[Hardware design source data]
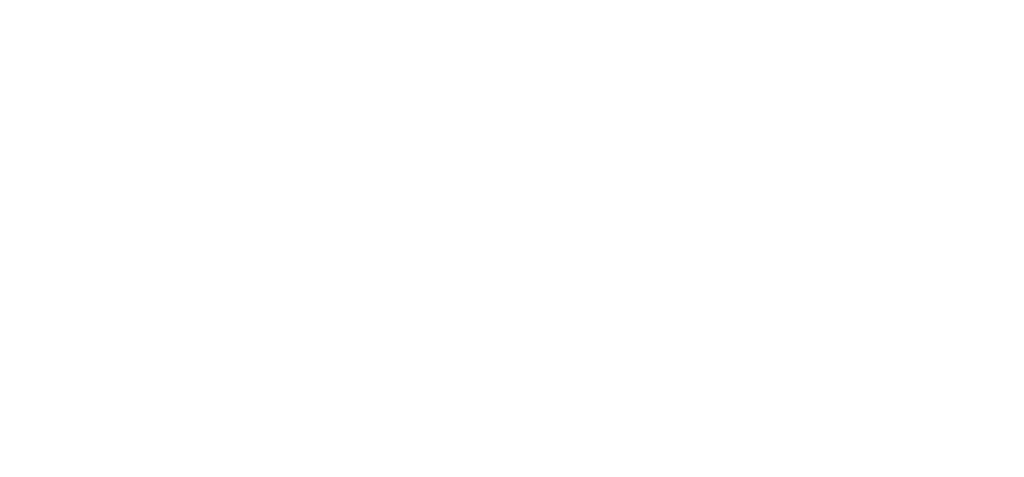
<source format=kicad_pcb>
(kicad_pcb
	(version 20240108)
	(generator "pcbnew")
	(generator_version "8.0")
	(general
		(thickness 1.6)
		(legacy_teardrops no)
	)
	(paper "A4")
	(layers
		(0 "F.Cu" signal)
		(31 "B.Cu" signal)
		(32 "B.Adhes" user "B.Adhesive")
		(33 "F.Adhes" user "F.Adhesive")
		(34 "B.Paste" user)
		(35 "F.Paste" user)
		(36 "B.SilkS" user "B.Silkscreen")
		(37 "F.SilkS" user "F.Silkscreen")
		(38 "B.Mask" user)
		(39 "F.Mask" user)
		(40 "Dwgs.User" user "User.Drawings")
		(41 "Cmts.User" user "User.Comments")
		(42 "Eco1.User" user "User.Eco1")
		(43 "Eco2.User" user "User.Eco2")
		(44 "Edge.Cuts" user)
		(45 "Margin" user)
		(46 "B.CrtYd" user "B.Courtyard")
		(47 "F.CrtYd" user "F.Courtyard")
		(48 "B.Fab" user)
		(49 "F.Fab" user)
		(50 "User.1" user)
		(51 "User.2" user)
		(52 "User.3" user)
		(53 "User.4" user)
		(54 "User.5" user)
		(55 "User.6" user)
		(56 "User.7" user)
		(57 "User.8" user)
		(58 "User.9" user)
	)
	(setup
		(pad_to_mask_clearance 0)
		(allow_soldermask_bridges_in_footprints no)
		(pcbplotparams
			(layerselection 0x00010fc_ffffffff)
			(plot_on_all_layers_selection 0x0000000_00000000)
			(disableapertmacros no)
			(usegerberextensions no)
			(usegerberattributes yes)
			(usegerberadvancedattributes yes)
			(creategerberjobfile yes)
			(dashed_line_dash_ratio 12.000000)
			(dashed_line_gap_ratio 3.000000)
			(svgprecision 4)
			(plotframeref no)
			(viasonmask no)
			(mode 1)
			(useauxorigin no)
			(hpglpennumber 1)
			(hpglpenspeed 20)
			(hpglpendiameter 15.000000)
			(pdf_front_fp_property_popups yes)
			(pdf_back_fp_property_popups yes)
			(dxfpolygonmode yes)
			(dxfimperialunits yes)
			(dxfusepcbnewfont yes)
			(psnegative no)
			(psa4output no)
			(plotreference yes)
			(plotvalue yes)
			(plotfptext yes)
			(plotinvisibletext no)
			(sketchpadsonfab no)
			(subtractmaskfromsilk no)
			(outputformat 1)
			(mirror no)
			(drillshape 1)
			(scaleselection 1)
			(outputdirectory "")
		)
	)
	(net 0 "")
	(gr_rect
		(start 88 74)
		(end 176 115)
		(stroke
			(width 0.1)
			(type default)
		)
		(fill none)
		(layer "User.6")
		(uuid "44fca653-fb95-4d72-a2e5-0dd94025d2a3")
	)
)
</source>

**WORK ORDER**: When pictures appear among the entries, skip them and copy all remaining text precisely.

**WRITTEN RESPONSE**:
<source format=kicad_pcb>
(kicad_pcb
	(version 20240108)
	(generator "pcbnew")
	(generator_version "8.0")
	(general
		(thickness 1.6)
		(legacy_teardrops no)
	)
	(paper "A4")
	(layers
		(0 "F.Cu" signal)
		(31 "B.Cu" signal)
		(32 "B.Adhes" user "B.Adhesive")
		(33 "F.Adhes" user "F.Adhesive")
		(34 "B.Paste" user)
		(35 "F.Paste" user)
		(36 "B.SilkS" user "B.Silkscreen")
		(37 "F.SilkS" user "F.Silkscreen")
		(38 "B.Mask" user)
		(39 "F.Mask" user)
		(40 "Dwgs.User" user "User.Drawings")
		(41 "Cmts.User" user "User.Comments")
		(42 "Eco1.User" user "User.Eco1")
		(43 "Eco2.User" user "User.Eco2")
		(44 "Edge.Cuts" user)
		(45 "Margin" user)
		(46 "B.CrtYd" user "B.Courtyard")
		(47 "F.CrtYd" user "F.Courtyard")
		(48 "B.Fab" user)
		(49 "F.Fab" user)
		(50 "User.1" user)
		(51 "User.2" user)
		(52 "User.3" user)
		(53 "User.4" user)
		(54 "User.5" user)
		(55 "User.6" user)
		(56 "User.7" user)
		(57 "User.8" user)
		(58 "User.9" user)
	)
	(setup
		(pad_to_mask_clearance 0)
		(allow_soldermask_bridges_in_footprints no)
		(pcbplotparams
			(layerselection 0x00010fc_ffffffff)
			(plot_on_all_layers_selection 0x0000000_00000000)
			(disableapertmacros no)
			(usegerberextensions no)
			(usegerberattributes yes)
			(usegerberadvancedattributes yes)
			(creategerberjobfile yes)
			(dashed_line_dash_ratio 12.000000)
			(dashed_line_gap_ratio 3.000000)
			(svgprecision 4)
			(plotframeref no)
			(viasonmask no)
			(mode 1)
			(useauxorigin no)
			(hpglpennumber 1)
			(hpglpenspeed 20)
			(hpglpendiameter 15.000000)
			(pdf_front_fp_property_popups yes)
			(pdf_back_fp_property_popups yes)
			(dxfpolygonmode yes)
			(dxfimperialunits yes)
			(dxfusepcbnewfont yes)
			(psnegative no)
			(psa4output no)
			(plotreference yes)
			(plotvalue yes)
			(plotfptext yes)
			(plotinvisibletext no)
			(sketchpadsonfab no)
			(subtractmaskfromsilk no)
			(outputformat 1)
			(mirror no)
			(drillshape 1)
			(scaleselection 1)
			(outputdirectory "")
		)
	)
	(net 0 "")
	(gr_rect
		(start 88 74)
		(end 176 115)
		(stroke
			(width 0.1)
			(type default)
		)
		(fill none)
		(layer "User.6")
		(uuid "44fca653-fb95-4d72-a2e5-0dd94025d2a3")
	)
)
</source>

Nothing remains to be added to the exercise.